Moore, who was also made an Honorary Member of the England cricket team and given a custom WWE title, thanked his supporters for their donations on Twitter and said he was looking forward to a day of celebration with family.
“It is quite extraordinary that I am turning 100. It is even more extraordinary that I am doing so with this many well-wishers and I am in awe at the response my walking has had…,” he said in a tweet. “To everyone who has donated, sent birthday cards and messages, sincerely thank you.
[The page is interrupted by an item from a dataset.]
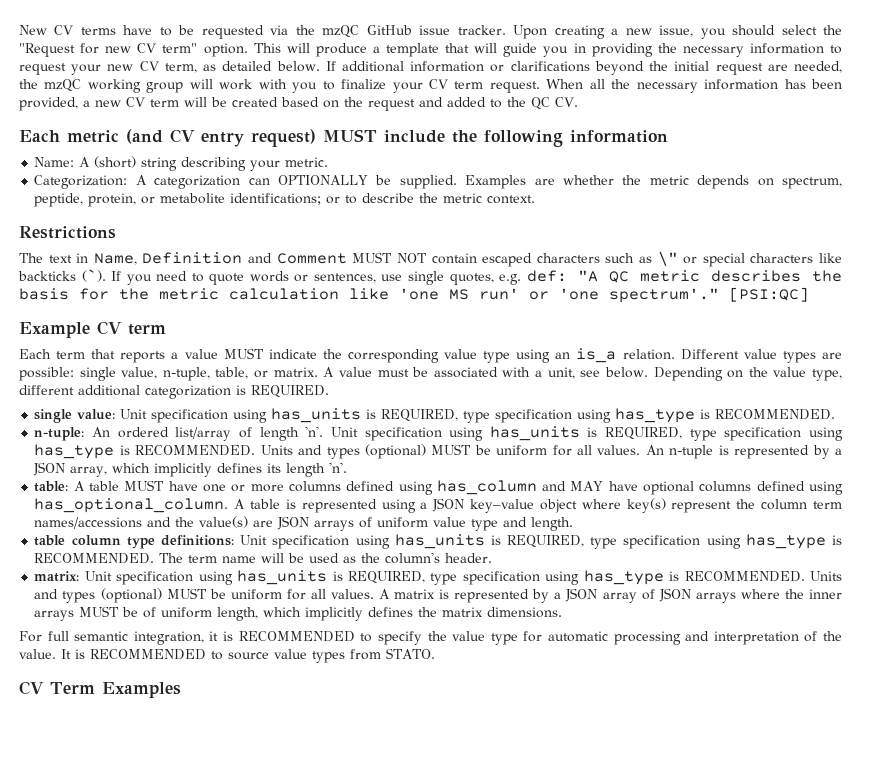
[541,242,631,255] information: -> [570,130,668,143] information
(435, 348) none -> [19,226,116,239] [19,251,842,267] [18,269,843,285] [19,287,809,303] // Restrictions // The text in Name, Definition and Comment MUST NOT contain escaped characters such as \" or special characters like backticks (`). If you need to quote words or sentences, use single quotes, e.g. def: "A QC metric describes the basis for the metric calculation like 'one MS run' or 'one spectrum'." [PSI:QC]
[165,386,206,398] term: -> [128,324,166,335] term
Please stay home, stay safe.”
Moore initially hoped to raise about £1,000 ($1,250) for NHS Charities Together, which helps charities raise money for United Kingdom hospitals and supports NHS staff and volunteers caring for COVID-19 patients. He aimed to walk 10 laps each day with the help of a walking frame.
Within about 24 hours he reached his initial goal, according to a post on his fundraising page April 10. A few days later, Moore had raised more than £1 million ($1.25 million).
Moore announced on Twitter earlier this month that he had completed his 100 laps and thanked the public for their contributions.
“Thank you so much. The JustGiving page has crashed with all your amazing efforts,” he tweeted. “I salute you all. Incredible and now words fail me.”
Moore was born in Keighley, Yorkshire, where he trained as a civil engineer before enlisting in the army at the beginning of World War II. He later served in India and Indonesia.
His daughter, Hannah, told the Guardian that she wanted to make Moore’s upcoming centennial birthday special after they had to cancel his party, and Moore is determined to walk another 100 laps if it means raising more money.
He told the BBC that he began raising the funds to thank the NHS staff who helped him with treatment for cancer and a broken hip.
“When you think of who it is all for – all those brave and super doctors and nurses we have got,” he told the outlet. “I think they deserve every penny, and I hope we get some more for them, too.”
The funds have been used to directly support staff, volunteers and patients providing comfortable places for breaks, food and drink, and electronic tablets so they can stay in contact with loved ones, according to Beth Gaudin, a spokesperson for NHS Charities Together. The funding will also go toward services outside hospitals, such as hospices, community health care, social care, counseling support and ensuring patients have access to care after they leave the hospital, Gaudin said.
Ellie Orton, the chief executive of NHS Charities Together, called Moore “a true inspiration” in a statement to USA TODAY.
“What he has achieved in bringing people together, and highlighting the appeal, has been remarkable,” Orton said. “We couldn’t be more grateful and impressed with everything he has done. Thank you to everyone that has supported him in his 100 laps and, of course, to him personally for the difference he will make to frontline staff, volunteers and patients during this incredibly difficult time.”